QUOTED PASSAGE: Begin

College Remedial Math Increasing

Are Advanced Math Classes Helping or Hurting?

© Barbara Pytel

Aug 5, 2007
Remedial College Math Increasing, ablestock.com
Students are not doing better in math even after taking advanced classes in high school. Learn how it is possible to need remediation after taking advanced classes.

Math Phenomenon

One would think that if a student has taken integrated math incorporating algebra, geometry, trigonometry and calculus, college math should be a breeze. That is not the case and colleges are becoming very concerned.

Marie Wilde of Cedar Crest College in Allentown, PA is very concerned about math skills at the college level. "Many bright students are hurried through algebra and trigonometry courses on their way toward statistics and calculus." Wilde is the chairwoman of the mathematical and information sciences program at Cedar Crest. [Genevieve Marshall, The Morning Call, mcall.com, July 5, 2007]

Remedial Classes

Colleges are overwhelmed with students needing remedial classes in math. The problem is becoming so large that colleges are forced to rewrite textbooks, do more reteaching, and even force students to take remedial courses without credit.

QUOTED PASSAGE: End
INFORMATION SUPPLIED: Begin

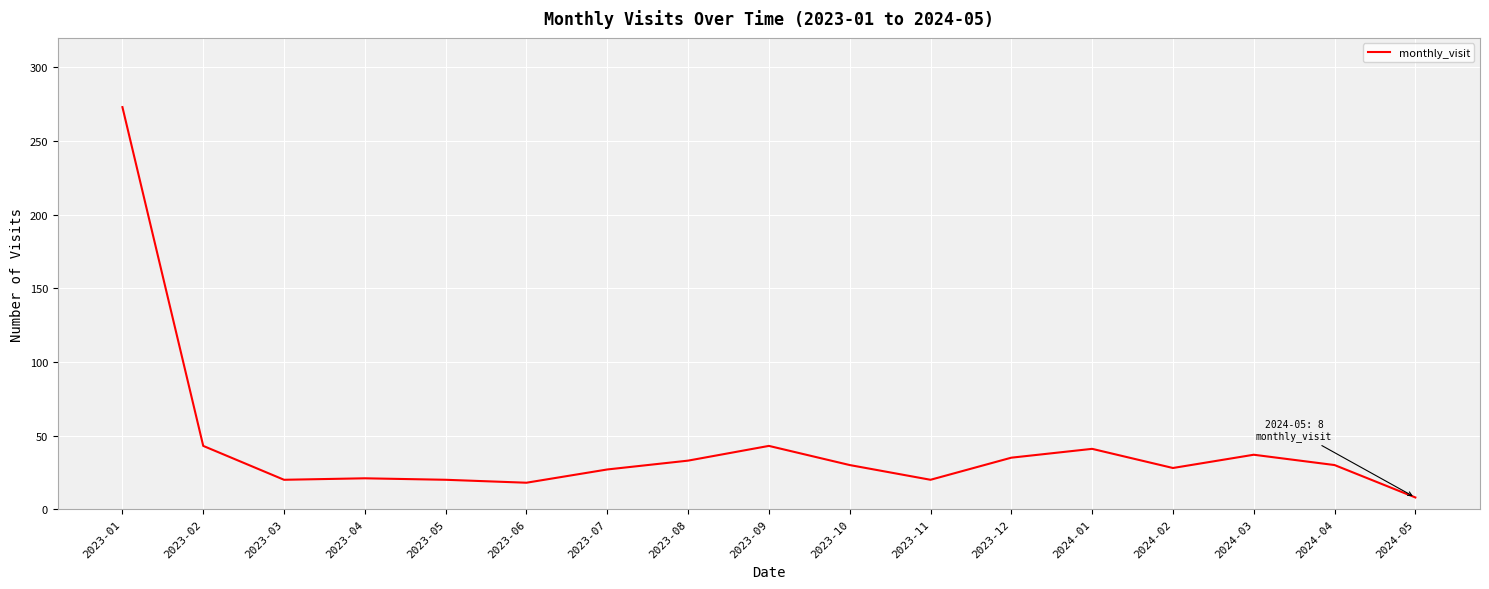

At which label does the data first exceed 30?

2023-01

INFORMATION SUPPLIED: End
INFORMATION SUPPLIED: Begin

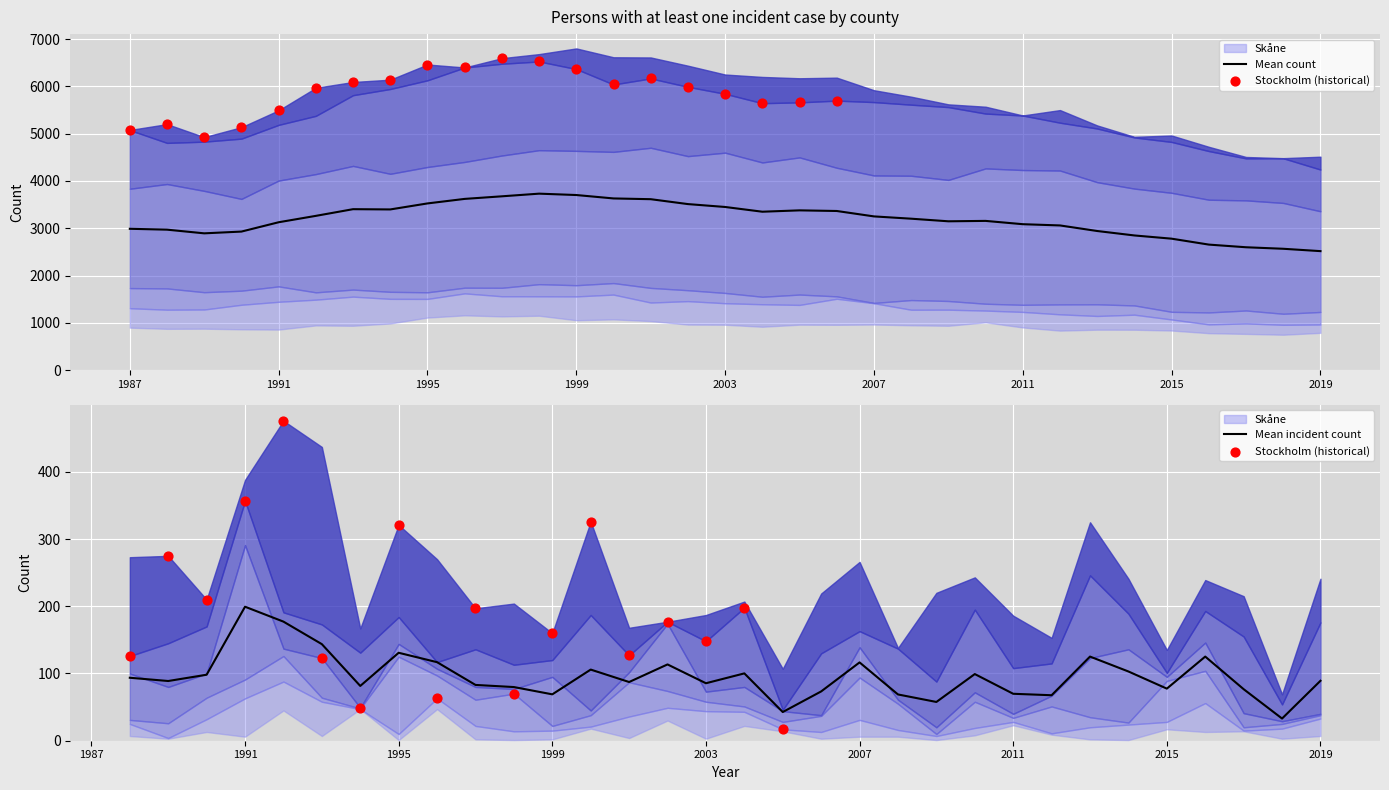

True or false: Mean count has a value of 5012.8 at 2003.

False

INFORMATION SUPPLIED: End

[WORK INSTRUCTION A] Rewrite the paragraph of the article on remedial college math that begins "Colleges are overwhelmed" as a short list that keeps its main facts.
[WORK INSTRUCTION B] Carry the article on remedial college math forward from its last paragraph with one or two more paragraphs in the same style.

[EXERCISE OUTPUT A]
- Colleges are overwhelmed by students who need remedial math classes.
- The problem is so large that colleges are forced to:
  - rewrite textbooks
  - do more reteaching
  - make students take remedial courses without credit

[EXERCISE OUTPUT B]
American College Testing

The ACT newsletter, Activity, states in spring of 2007 that the gap between what high schools are graduating and what colleges need to see is widening. ACT states, "The study, which surveyed college and high school instructors across the country, reveals that colleges generally want incoming students to have in-depth understanding of a selected number of fundamental skills and knowledge, while high schools tend to provide less in-depth instruction of a broader range of skills and topics." To sum that up:

  • High schools offer general information in many areas.
  • Colleges prefer in-depth information in fewer areas.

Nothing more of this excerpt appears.